◆ **Exercise details**: Transcribe each entry exactly as it appears, leaving out any picture it holds.

◆ **Excerpted records**:
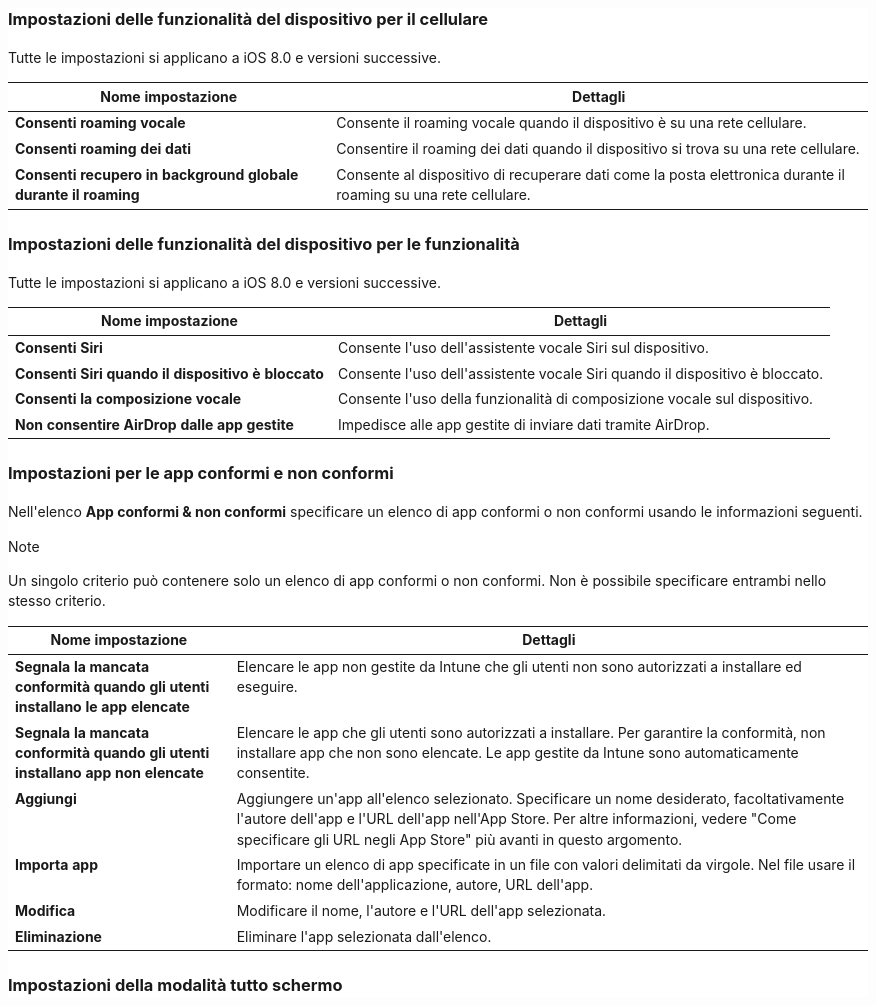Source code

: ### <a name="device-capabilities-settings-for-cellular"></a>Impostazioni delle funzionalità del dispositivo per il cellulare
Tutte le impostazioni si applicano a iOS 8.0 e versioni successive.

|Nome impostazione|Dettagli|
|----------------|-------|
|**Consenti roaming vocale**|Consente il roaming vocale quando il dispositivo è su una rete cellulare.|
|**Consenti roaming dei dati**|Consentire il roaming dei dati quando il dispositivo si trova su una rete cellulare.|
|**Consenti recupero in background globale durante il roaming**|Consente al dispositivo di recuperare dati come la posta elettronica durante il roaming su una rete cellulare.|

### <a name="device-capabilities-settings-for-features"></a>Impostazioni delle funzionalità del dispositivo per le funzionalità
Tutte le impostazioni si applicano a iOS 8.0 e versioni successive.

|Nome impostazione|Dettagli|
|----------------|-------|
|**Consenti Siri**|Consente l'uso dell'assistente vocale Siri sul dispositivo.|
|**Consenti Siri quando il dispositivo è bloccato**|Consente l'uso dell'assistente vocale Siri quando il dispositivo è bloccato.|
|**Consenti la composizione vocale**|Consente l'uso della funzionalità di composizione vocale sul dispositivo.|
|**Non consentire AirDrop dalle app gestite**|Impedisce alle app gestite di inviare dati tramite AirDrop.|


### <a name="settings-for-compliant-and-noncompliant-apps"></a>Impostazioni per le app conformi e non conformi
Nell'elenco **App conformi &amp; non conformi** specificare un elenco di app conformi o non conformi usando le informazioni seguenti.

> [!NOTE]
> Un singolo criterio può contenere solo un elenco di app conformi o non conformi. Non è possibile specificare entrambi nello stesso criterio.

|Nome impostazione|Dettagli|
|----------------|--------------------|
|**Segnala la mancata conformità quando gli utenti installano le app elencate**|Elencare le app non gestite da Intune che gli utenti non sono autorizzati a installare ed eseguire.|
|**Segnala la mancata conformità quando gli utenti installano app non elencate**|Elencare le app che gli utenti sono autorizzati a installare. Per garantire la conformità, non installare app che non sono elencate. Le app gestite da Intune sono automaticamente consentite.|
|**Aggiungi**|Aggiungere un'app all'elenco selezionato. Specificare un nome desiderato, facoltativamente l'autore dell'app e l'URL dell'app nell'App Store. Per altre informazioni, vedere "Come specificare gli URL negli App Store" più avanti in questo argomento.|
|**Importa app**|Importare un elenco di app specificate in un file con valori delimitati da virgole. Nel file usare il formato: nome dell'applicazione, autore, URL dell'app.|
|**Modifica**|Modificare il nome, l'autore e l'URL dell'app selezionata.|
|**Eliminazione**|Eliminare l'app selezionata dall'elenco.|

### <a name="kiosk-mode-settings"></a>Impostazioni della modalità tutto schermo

◆ **Answer space**:
Source code

: ### <a name="device-capabilities-settings-for-cellular"></a>Impostazioni delle funzionalità del dispositivo per il cellulare
Tutte le impostazioni si applicano a iOS 8.0 e versioni successive.

|Nome impostazione|Dettagli|
|----------------|-------|
|**Consenti roaming vocale**|Consente il roaming vocale quando il dispositivo è su una rete cellulare.|
|**Consenti roaming dei dati**|Consentire il roaming dei dati quando il dispositivo si trova su una rete cellulare.|
|**Consenti recupero in background globale durante il roaming**|Consente al dispositivo di recuperare dati come la posta elettronica durante il roaming su una rete cellulare.|

### <a name="device-capabilities-settings-for-features"></a>Impostazioni delle funzionalità del dispositivo per le funzionalità
Tutte le impostazioni si applicano a iOS 8.0 e versioni successive.

|Nome impostazione|Dettagli|
|----------------|-------|
|**Consenti Siri**|Consente l'uso dell'assistente vocale Siri sul dispositivo.|
|**Consenti Siri quando il dispositivo è bloccato**|Consente l'uso dell'assistente vocale Siri quando il dispositivo è bloccato.|
|**Consenti la composizione vocale**|Consente l'uso della funzionalità di composizione vocale sul dispositivo.|
|**Non consentire AirDrop dalle app gestite**|Impedisce alle app gestite di inviare dati tramite AirDrop.|


### <a name="settings-for-compliant-and-noncompliant-apps"></a>Impostazioni per le app conformi e non conformi
Nell'elenco **App conformi &amp; non conformi** specificare un elenco di app conformi o non conformi usando le informazioni seguenti.

> [!NOTE]
> Un singolo criterio può contenere solo un elenco di app conformi o non conformi. Non è possibile specificare entrambi nello stesso criterio.

|Nome impostazione|Dettagli|
|----------------|--------------------|
|**Segnala la mancata conformità quando gli utenti installano le app elencate**|Elencare le app non gestite da Intune che gli utenti non sono autorizzati a installare ed eseguire.|
|**Segnala la mancata conformità quando gli utenti installano app non elencate**|Elencare le app che gli utenti sono autorizzati a installare. Per garantire la conformità, non installare app che non sono elencate. Le app gestite da Intune sono automaticamente consentite.|
|**Aggiungi**|Aggiungere un'app all'elenco selezionato. Specificare un nome desiderato, facoltativamente l'autore dell'app e l'URL dell'app nell'App Store. Per altre informazioni, vedere "Come specificare gli URL negli App Store" più avanti in questo argomento.|
|**Importa app**|Importare un elenco di app specificate in un file con valori delimitati da virgole. Nel file usare il formato: nome dell'applicazione, autore, URL dell'app.|
|**Modifica**|Modificare il nome, l'autore e l'URL dell'app selezionata.|
|**Eliminazione**|Eliminare l'app selezionata dall'elenco.|

### <a name="kiosk-mode-settings"></a>Impostazioni della modalità tutto schermo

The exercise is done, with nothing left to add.